CAN MY CLIENTS CLAIM ME FOR A HACK OR LOSS OF THEIR DATA ON A HOSTING OR AN EXTERNAL CLOUD I HAVE USED?

02 Oct CAN MY CLIENTS CLAIM ME FOR A HACK OR LOSS OF THEIR DATA ON A HOSTING OR AN EXTERNAL CLOUD I HAVE USED?

Yes they can claim according to the rules of data protection. Failure to comply with the obligations of the supplier in charge of the treatment, whether a hosting service, cloud hosting, an agency, or any other may affect us as we are responsible for the treatment as we have hired those services.

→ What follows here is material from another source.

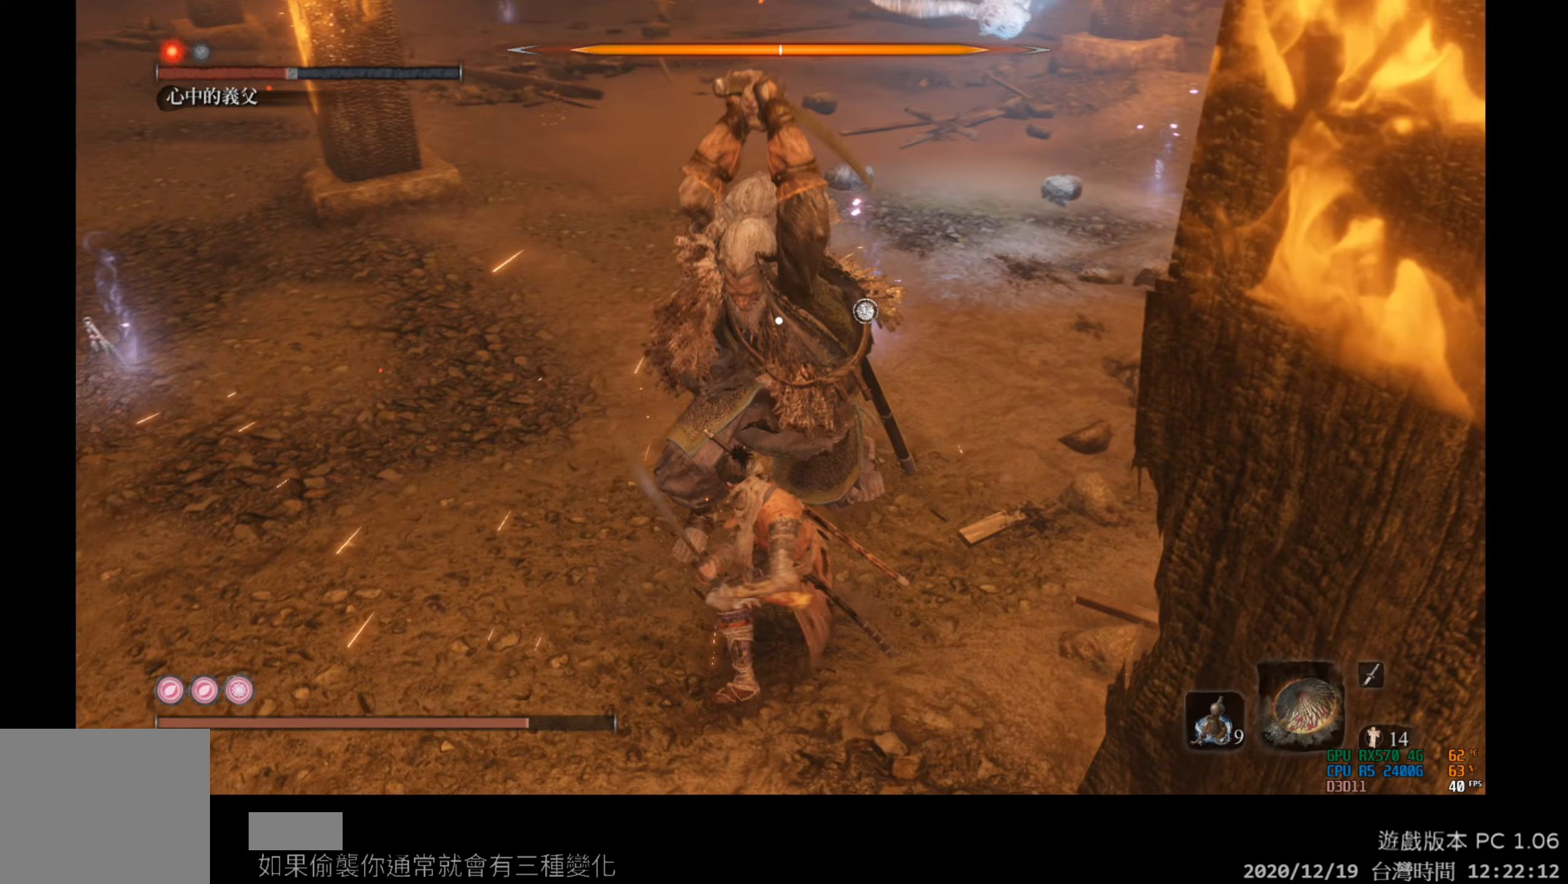
{"buttons": ["B"], "left_stick": "right", "right_stick": "center", "events": [[50, "left_stick", "right"], [117, "B", "down"], [267, "B", "up"], [467, "B", "down"]]}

Therefore, as responsible for the treatment of personal data we are obliged to hire suppliers that offer sufficient guarantees and not only that, but also to control their activity, arriving to audit them in the case of suppliers who do not offer full guarantees.

Therefore in practice, we, being the company or the professional responsible for the treatment, will have to deal with the claims of the stakeholders, as we have passive legitimation under the contract signed with them.

Except for some exceptions, the person concerned does not have the possibility of claim against the manager of the treatment (hosting, cloud, provider, management, etc.), and therefore if he wants to claim the damages suffered he will have to sue us (Responsible for the treatment), since we are the ones who have a contractual relationship with the person concerned.

The problem arises when we want to claim afterwards to the hosting company, Cloud, management, etc. for the sanctions of the Spanish Agency for data protection, which are very high, and seek compensation of what has been paid to the stakeholders, fines, etc. as we can find limitations of liability in the contract with our provider or coverage limitations on the provider’s insurance policy.

It is therefore vital for our company or our business to establish clear contracts that are also sufficiently free of liability limitations in favor of our suppliers. It is also important that we have access to the terms of their insurance and mechanisms of coverage. And it is also important that such suppliers have sufficient financial solvency, or maintain and pay the corresponding liability insurance to deal with those fines and indemnities that, once paid by us, we need to reclaim them later.

If our company does not do a selection, homologation and control of its suppliers at a previous stage, it will have to do these at a time when it may be too late.

The companies responsible for the treatment must revise their methodology of selection, homologation, recruitment and continuous control of the suppliers who treat personal data, in order to introduce measures that allow an adequate distribution of the responsibilities. It may well be said that in our company all this is a task of a position like the Data Protection Officer (DPO). And while the law obliges us to have a DPO in some cases, in others even not being obligatory, he can do an inescapable work that we need. Hence the generic recommendation that is made to companies and professionals with treatment of sensitive personal data, to adopt the figure of DPO.